*** Input material ***

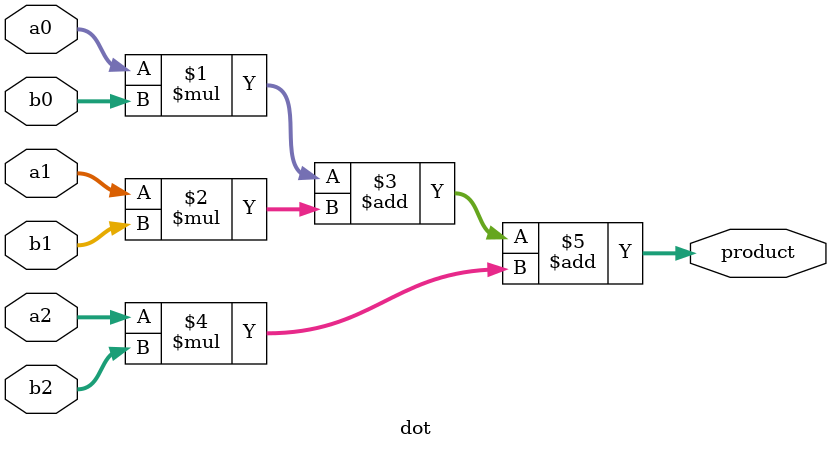
<source format=v>
`include "arithmetic.v"

module dot (

	input[4:0] a0, a1, a2, b0, b1, b2,
	output[8:0] product
);

assign product = (a0*b0) + (a1*b1) + (a2*b2);

endmodule
</source>
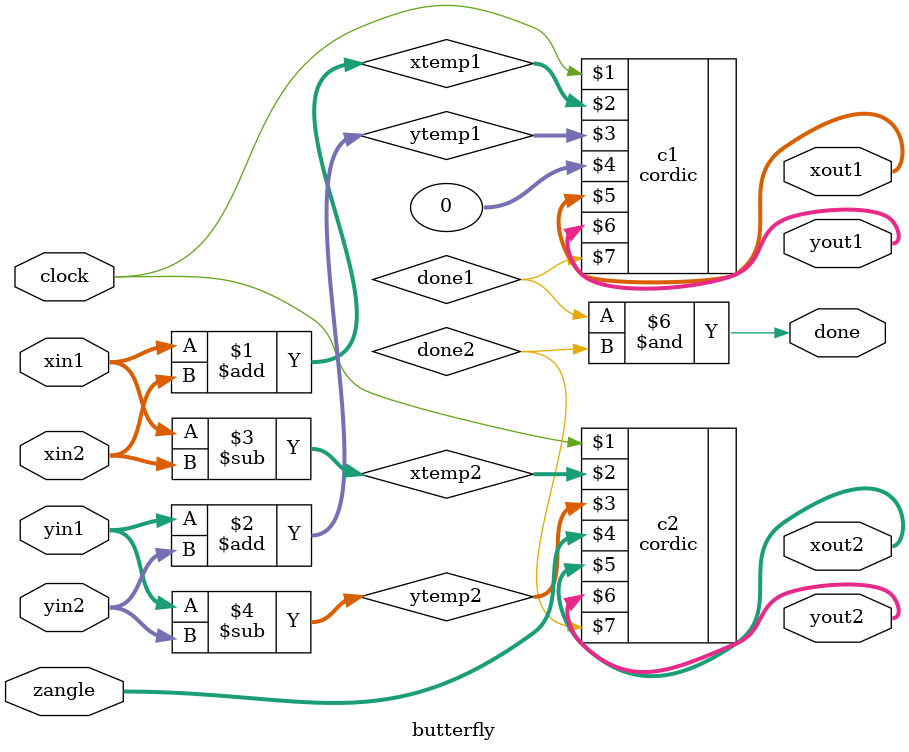
<source format=v>
`timescale 1ns / 1ps


module butterfly(
	input clock,
	input signed [15:0] xin1,
	input signed [15:0] yin1,
	input signed [15:0] xin2,
	input signed [15:0] yin2,
	input signed [31:0] zangle,
	output signed [15:0] xout1,
	output signed [15:0] yout1,
	output signed [15:0] xout2,
	output signed [15:0] yout2,
	output done
   );

wire signed [15:0] xtemp1,xtemp2,ytemp1,ytemp2;
wire done1,done2;

assign xtemp1 = xin1+xin2;
assign ytemp1 = yin1+yin2;

assign xtemp2 = xin1-xin2;
assign ytemp2 = yin1-yin2;

cordic c1(clock,xtemp1,ytemp1,0,xout1,yout1,done1);
cordic c2(clock,xtemp2,ytemp2,zangle,xout2,yout2,done2);

assign done = done1&done2;

endmodule
</source>
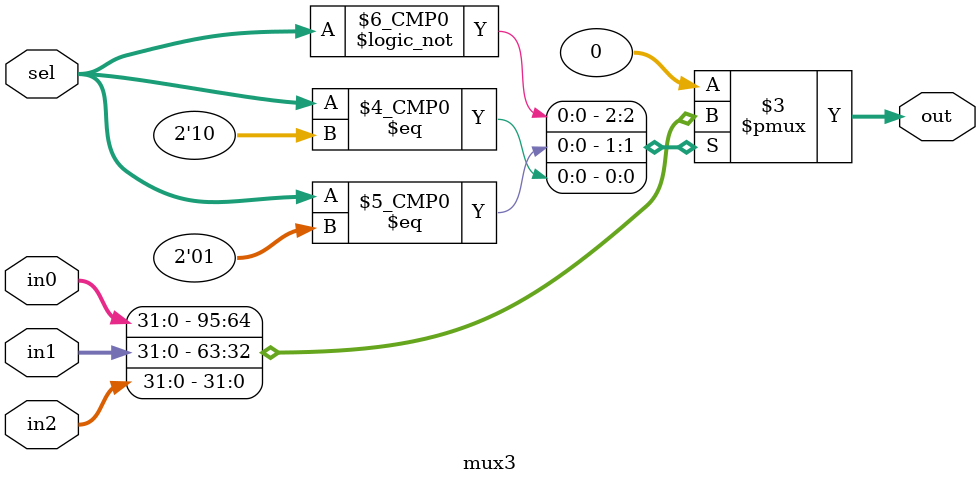
<source format=v>
`timescale 1ns / 1ps

module mux3
       #(parameter WIDTH = 32)
       (
           input [WIDTH - 1:0] in0,
           input [WIDTH - 1:0] in1,
           input [WIDTH - 1:0] in2,
           input [1:0] sel,
           output reg [WIDTH - 1:0] out
       );

always @(*)
begin
    case (sel)
        2'b00:
        begin
            out = in0;
        end
        2'b01:
        begin
            out = in1;
        end
        2'b10:
        begin
            out = in2;
        end
        default:
        begin
            out = {WIDTH{1'b0}};
        end
    endcase
end

endmodule

</source>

***

Exercise aim
Copy out the material word for word, without any images.

Result below
<source format=v>
`include "arithmetic.v"

module dot (

	input[4:0] a0, a1, a2, b0, b1, b2,
	output[8:0] product
);

assign product = (a0*b0) + (a1*b1) + (a2*b2);

endmodule
</source>
<source format=v>
`timescale 1ns / 1ps


module butterfly(
	input clock,
	input signed [15:0] xin1,
	input signed [15:0] yin1,
	input signed [15:0] xin2,
	input signed [15:0] yin2,
	input signed [31:0] zangle,
	output signed [15:0] xout1,
	output signed [15:0] yout1,
	output signed [15:0] xout2,
	output signed [15:0] yout2,
	output done
   );

wire signed [15:0] xtemp1,xtemp2,ytemp1,ytemp2;
wire done1,done2;

assign xtemp1 = xin1+xin2;
assign ytemp1 = yin1+yin2;

assign xtemp2 = xin1-xin2;
assign ytemp2 = yin1-yin2;

cordic c1(clock,xtemp1,ytemp1,0,xout1,yout1,done1);
cordic c2(clock,xtemp2,ytemp2,zangle,xout2,yout2,done2);

assign done = done1&done2;

endmodule
</source>
<source format=v>
`timescale 1ns / 1ps

module mux3
       #(parameter WIDTH = 32)
       (
           input [WIDTH - 1:0] in0,
           input [WIDTH - 1:0] in1,
           input [WIDTH - 1:0] in2,
           input [1:0] sel,
           output reg [WIDTH - 1:0] out
       );

always @(*)
begin
    case (sel)
        2'b00:
        begin
            out = in0;
        end
        2'b01:
        begin
            out = in1;
        end
        2'b10:
        begin
            out = in2;
        end
        default:
        begin
            out = {WIDTH{1'b0}};
        end
    endcase
end

endmodule

</source>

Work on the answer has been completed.